Тар горько усмехнулся.
— Сомневаюсь.
Внезапно пение прекратилось, и по рядам пронесся грохот: солдаты ударили копьями, мечами и топорами по щитам. Звук все нарастал громогласным крещендо, потом резко оборвался, и поле снова затопила тишина. Затем посыпались приказы от офицеров каждого полка, и солдаты разомкнули ряды, образовав коридор. Сквозь него к защитникам Айсмарка двинулась черная масса солдат. Они не несли с собой факелов, их доспехи и форма были чернее ночи. На ходу они разворачивали знамена — тоже совершенно черные, без всяких эмблем или символов. Это был элитный Черный легион под личным командованием Беллорума. Его воинов называли «непобежденные и непобедимые», и никому еще не удавалось устоять против них.
— Начинается, Тараман, — тихо произнесла Фиррина и, резко повысив голос, прокричала: — Готовьтесь принять незваных гостей!
А далеко от поля боя, глубоко-глубоко во мраке разгоралась крошечная искорка разума…
Проросшее зернышко, частичка личности прочно утвердилась у него в голове. И он поднимался ей навстречу, навстречу самому себе, разрастаясь и постепенно занимая все больше места.
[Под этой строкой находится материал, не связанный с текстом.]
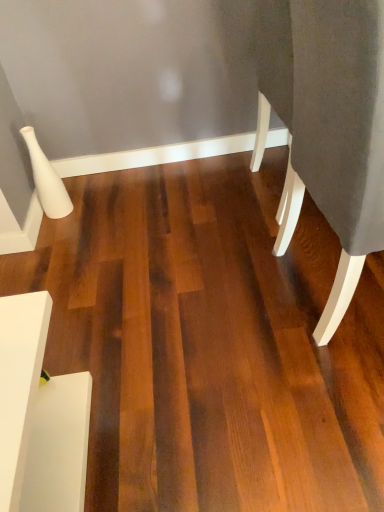
This screenshot has width=384, height=512. In order to click on free space to the right of white matte side table at lower left, the second furniture positioned from the top in this screenshot , I will do `click(158, 426)`.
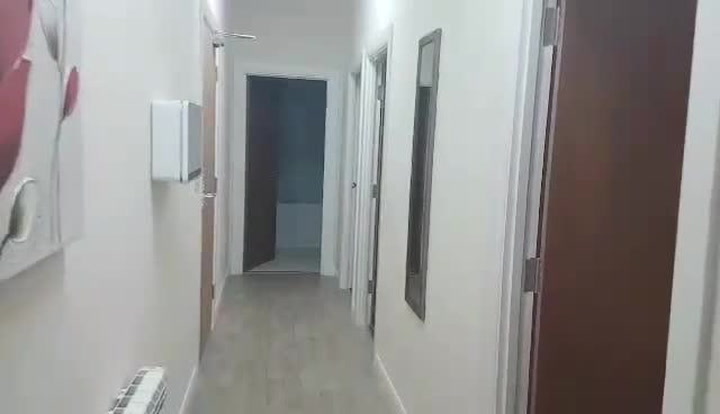
This screenshot has height=414, width=720. I want to click on painting, so click(x=32, y=131).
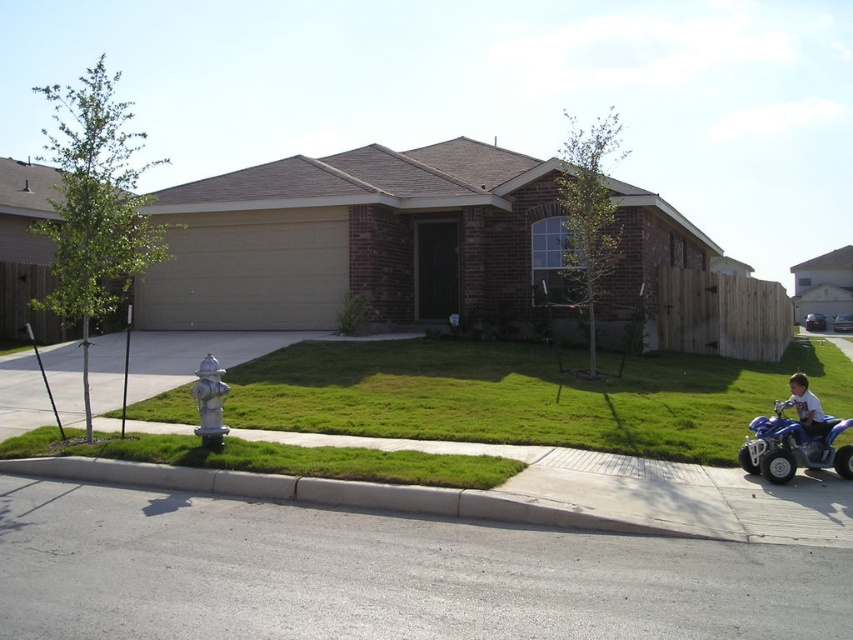
From the picture: Is blue plastic quad bike at lower right closer to camera compared to white matte toy at lower right?

That is True.

Who is more forward, (793, 426) or (793, 385)?

Point (793, 426)

This screenshot has height=640, width=853. I want to click on blue plastic quad bike at lower right, so click(x=793, y=445).

Does silver metallic fire hydrant at lower left have a greater width compared to white matte toy at lower right?

Indeed, silver metallic fire hydrant at lower left has a greater width compared to white matte toy at lower right.

Can you confirm if silver metallic fire hydrant at lower left is positioned above white matte toy at lower right?

Yes.

Image resolution: width=853 pixels, height=640 pixels. Describe the element at coordinates (209, 403) in the screenshot. I see `silver metallic fire hydrant at lower left` at that location.

The image size is (853, 640). Identify the location of silver metallic fire hydrant at lower left. (209, 403).

Between green grass at center and green grass at lower center, which one appears on the right side from the viewer's perspective?

green grass at center

Which is in front, point (614, 356) or point (393, 468)?

Point (393, 468)

Is point (416, 392) closer to camera compared to point (426, 468)?

That is False.

Find the location of a particular element. green grass at center is located at coordinates (524, 396).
И вот уже черепная коробка вновь полностью превратилась во вместилище разума, но он продолжал осваивать покинутое пространство — отростки ощущений протянулись по телу, а затем и вовне, уловив запахи, образы, звуки…
Откуда-то возникло имя — Оскан — и подошло ему. Он ухватился за это имя и взял его себе. Имя было ключом к его памяти, и он знал это. Но еще прежде, чем он воспользовался этим ключом, где-то на границе возрожденного разума заворочалась тревожная мысль: «Они здесь!»
«Кто здесь?» — удивился он и понял, что не узнает ответа, если не позволит вернуться своей памяти. И он позволил. Воспоминания хлынули на него как из опрокинутого чана: о детстве, о юности, о матери, о Фиррине, о войне и… о боли! О невыносимой боли!
Он вскрикнул и сел, провел по телу руками, уверенный, что пальцы наткнутся на обожженную плоть, но вместо этого ощутил гладкость нетронутой кожи. Не в силах поверить, он свел пальцы. У него есть руки! Оскан быстро ощупал себя — оказалось, у него снова есть и лицо, и ноги, и все остальное, что забрала дикая боль! Но он ничего не видел! Он ослеп!
Нет, просто вокруг кромешная тьма. Приглядевшись, ему удалось разглядеть далеко справа дверной проем — он был лишь чуть светлее, чем все вокруг. Юноша свесил ноги со своего ложа, и они погрузились во влажную грязь. А когда он встал, от тела отпали какие-то странные трубки и шлепнулись на пол. Он робко сделал первый шаг — ноги надежно держали его. Тогда Оскан упал на колени и воскликнул:
— Богиня! Я исцелился! Я здоров!
Он молча помолился, раскачиваясь и вознося хвалу богине.
А потом откуда-то снова пришли тревожные слова: «Они здесь!»
И тогда он со всей отчетливостью вспомнил о войне и чуть не задохнулся.
— Они здесь! — закричал юноша во весь голос и, вскочив на ноги, бросился к двери.
За ней оказался лестничный колодец, и Оскан поспешил наверх, к свету. Однако так быстро, как он хотел, не получилось, потому что лестница оказалась полуразрушена и ему пришлось едва ли не ползти вперед, нащупывая дорогу. Наконец он, щурясь, выбрался на свет.
Свет исходил от единственного факела, но Оскану он показался слишком ярким. Из глаз хлынули слезы, Ведьмак зажмурился, но со временем смог приоткрыть веки и оглядеться. Помещение было совершенно незнакомое. Похоже на сводчатый подвал, наверное, где-то под крепостью, но где именно — непонятно. На голом полу виднелись чьи-то следы, и Оскан двинулся по ним. Сверху доносились приглушенные голоса. Юноша остановился: нельзя, чтобы его задержали. Словно соглашаясь, голос в голове прокричал: «Они здесь! Они здесь!»